Sayang, setelah Dinasti Qing runtuh, negara terus dilanda perang saudara hingga berdirinya Republik Rakyat, Tiongkok tak pernah bisa kembali ke puncak GDP peringkat empat dunia seperti masa Qing. Di zaman Republik, tanah masih milik pribadi, pondasi politik untuk properti belum berkembang, jangan harap GDP bisa tumbuh, justru penduduk menurun seperti di Eropa. Akhirnya, nasib tentara Beiyang seperti tim sepak bola Tiongkok yang mengabaikan pembinaan usia dini; sekalipun sempat lolos Piala Dunia berkat satu generasi emas, tapi pondasinya rapuh, akhirnya lenyap ditelan zaman.
Singkatnya, seberapa kuat tentara Beiyang? Coba baca novel-novel ‘melintasi waktu’ yang tokoh utamanya kembali ke akhir Dinasti Qing atau awal Republik. Hampir tak ada satu pun tokoh utama, walau cerdas, yang berani langsung menantang tentara Beiyang. Biasanya, mereka mencari tempat jauh dari Beiyang, berlatih dalam diam, menunggu waktu, lalu muncul dengan jurus pamungkas untuk mengalahkan musuh dan menyatukan negeri. Maka sering kita lihat ada yang nekat ke Nanjing untuk melawan Zhang Xun, tapi tak pernah ada yang cukup berani, nekat, polos, dan lucu untuk datang ke Wuhan menantang Feng Guozhang. Kalau diibaratkan game online, Zhang Xun itu monster kecil untuk naik level, Feng Guozhang itu boss terakhir. Tantangan sebesar itu biarlah jadi urusan para pemuda revolusioner lain di masa itu!
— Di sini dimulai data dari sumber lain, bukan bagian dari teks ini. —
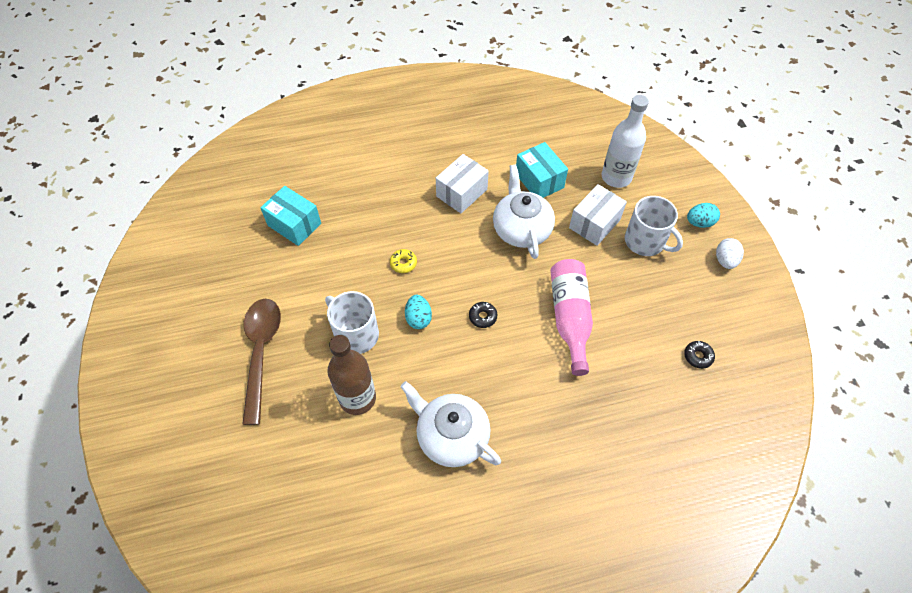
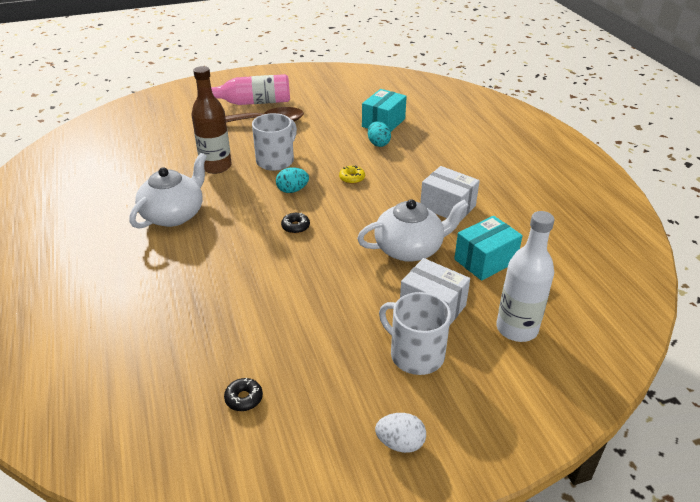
camera: 85 degrees right, 20 degrees down
pink bottle [550,259,593,376] -> pink bottle moved to [211,74,290,105]
white mug [625,196,683,256] -> white mug turned 90 degrees clockwise [379,292,451,375]
turquoise egg [687,203,720,228] -> turquoise egg moved to [368,121,391,147]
Revolusi itu memang romantis, ikut revolusi adalah kehormatan, dan Wang Zhenyu yang telah menerima pendidikan merah pun masih memegang prinsip itu. Tapi ia bukan orang bodoh. Ia tahu betul apa artinya perang. Ini bukan seperti penyerbuan pasukan gabungan Suzhou-Zhejiang ke Nanjing, di mana lawan sengaja melemahkan pertahanan, lalu Zhang Xun melarikan diri bersama pengikutnya, dan Nanjing pun ‘dibebaskan’. Di Wuhan, meski pasukan revolusioner lebih banyak, kualitas prajurit dan perlengkapan kalah jauh dari tentara Beiyang. Apalagi komandan tempurnya adalah Huang Xing, tokoh terhormat tapi kurang kemampuan. Sejarah berkali-kali membuktikan, orang baik sering kali justru membuat masalah besar, bahkan lebih parah dari musuh.
Jadi, sekarang datang ke Hanyang bukan untuk berpetualang romantis, tapi untuk merasakan sensasi kematian. Lebih tragis lagi, yang membunuhmu adalah orang baik. Kalau begitu, kamu mati sebagai orang baik atau orang jahat? Selamat jalan saja...
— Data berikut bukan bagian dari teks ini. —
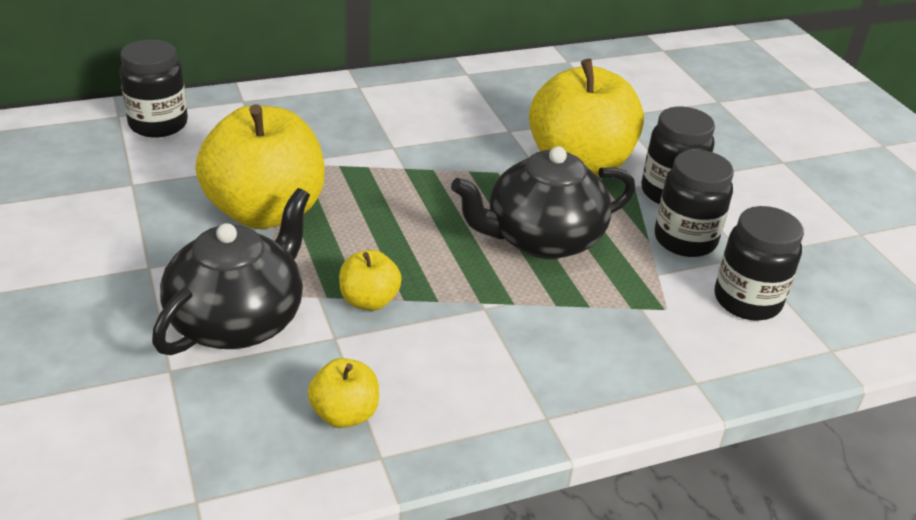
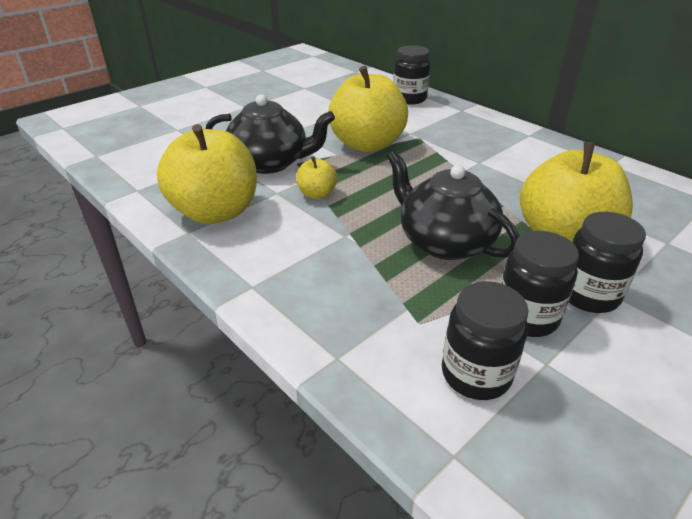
camera: 70 degrees right, 0 degrees up
yellow apple [308,358,379,428] -> yellow apple [157,124,257,224], size x2.19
Menyadari hal ini, Wang Zhenyu hanya bisa merintih dalam hati, utusan akhirat, aku sungguh ‘berterima kasih’ pada leluhurmu delapan turunan. Jadi malaikat maut kok begini tidak profesional?
“Lapor Komandan Wang, Komandan Batalion Kedua Wang Zhenyu siap melapor!” Wang Zhenyu berusaha keras menampilkan sikap militer, membusungkan dada, mengangkat kepala, menahan perut, merapatkan tumit, dan memberi hormat militer yang sempurna pada Wang Longzhong.
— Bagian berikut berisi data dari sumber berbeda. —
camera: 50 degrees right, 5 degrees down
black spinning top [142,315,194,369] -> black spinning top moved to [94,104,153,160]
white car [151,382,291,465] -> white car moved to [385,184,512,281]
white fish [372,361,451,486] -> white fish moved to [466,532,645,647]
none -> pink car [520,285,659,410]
Wang Longzhong, meski orangnya terkesan kasar, jelas merasakan ada yang berbeda dari keponakan sekaligus anak buahnya hari ini. Biasanya, di depan umum maupun pribadi, selalu memanggil ‘paman’, takut orang tidak tahu kalau ia keponakannya. Tapi hari ini kok begitu formal? Sudah bertahun-tahun jadi tentara, baru kali ini berdiri tegak seperti tentara sejati!
“Anak ini...” Ia melirik Wang Zhenyu lagi, lalu tercengang, “Kau ini kenapa dengan kepalamu?”
Wang Zhenyu sendiri belum sempat memikirkan jawabannya, Ma Xicheng yang berdiri di belakangnya segera maju dan menjawab, “Lapor Komandan, di perjalanan tadi, Komandan Wang tidak sengaja jatuh dari kuda, kepalanya berdarah. Sedikit linglung!”
Dalam hati, Wang Zhenyu bersorak, hebat, semuanya sudah dijelaskan olehmu, jadi aku tidak perlu repot-repot.
“Aduh, dasar anak nakal, kenapa ceroboh sekali! Belum juga bertempur, sudah cedera. Gimana ini?” Meski tampak galak, Wang Longzhong sebenarnya sangat peduli, hanya saja ucapannya selalu terdengar keras.